Tepat di hadapan kita. Sial aku terlalu banyak menghabiskan waktu dengan Science of Deduction-nya Mr. Watson. Aku mulai menilai, mengajakmu bersama agar segala pikiran konyol ini terurai.
[Lelaki] Sekitar usia 20an, kemapanan masih diragukan namun kita sepakat bahwa ia hanya orang berada yang rendah hatinya (aku bilang semacam Bob Sadino versi ABG puber). Aku beri nilai enam, hanya karena pemilihan celana merahnya yang membuatnya terkesan tidak bisa move on dari kenangan masa sekolah dasar. Aku juga berharap ia sudah mandi, karena tato beraneka rupa (walaupun salah satunya bertuliskan '9 to 5' ) tidak mengurangi kekontrasan dengan makhluk yang duduk berhadapan dengannya.
[Wanita] Cantik kataku, rock-girl nanggung istilahmu. Ya..kamu memang tidak sesering itu memberi penilaian positif terhadap orang lain, Partner. Aku orang yang menghargai liberalitas, dipadukan dengan aliran feminis garis kiri, aku memutuskan untuk tidak memojokkan wanita yang satu itu.
Mereka terlihat dingin dan kurang bahagia. Bagaimana dengan kita?

Arah jam 2.
Mereka sedang kasmaran. Hey! Kamu tanya bagaimana aku tahu? Pandangan yang mengkonduksi arus listrik tanpa resistor, sentuhan malu-malu yang dibuat seakan-akan tidak sengaja, cubitan gemas di hidung, saling suap, bertukar minuman tanpa berganti sedotan...apa namanya kalau bukan kasmaran? Mereka duduk tak lama. Aku tahu mereka akan berpindah ke tempat lain, entah bangku taman, atau kedai gelato. Seperti karakteristik love bird pada umumnya, mereka akan menebar bau cinta dimana-mana.

Arah jam 3.
Sebelumnya mereka ada di jam setengah dua. Pindah untuk sebuah rencana duduk yang lebih lama, tebakanku.
Aku bisa bilang apa? Just a princess (wanna be) and her prince charming. Ya, semacam pasangan yang muncul dalam salah satu episode barbie yang tayang di pagi Natal. Hanya saja mereka duduk menyebelahi kita, seorang pria yang sibuk berperang dalam gadget tersayang, dan wanita yang autis tenggelam dalam tulisan sambil berharap bisa menghilang.

*   *   *
Mungkin awal ini harus kita lanjutkan ke tempat berikutnya (dimana?).

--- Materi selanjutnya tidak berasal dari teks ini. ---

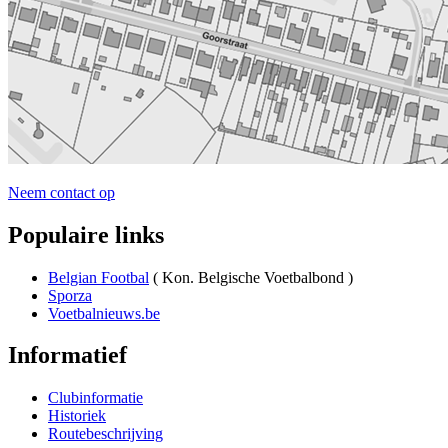
Neem contact op
Populaire links
Belgian Footbal
( Kon. Belgische Voetbalbond )
Sporza
Voetbalnieuws.be
Informatief
Clubinformatie
Historiek
Routebeschrijving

Dihadapan sisa mashed potato milikku, bulir nasi yang tidak habis terambil olehmu, dan jelly grass yang terbenam dalam sepatnya teh, kita sibuk pikiran masing-masing dan masih bisa mengomentari orang lain. Aku benar-benar tidak ingin menuliskan tentang nama waitress ataupun poni lempar mas waiter (maaf :p)

Ada sesuatu yang mendesak mengakhiri awalan ini, aku rindu.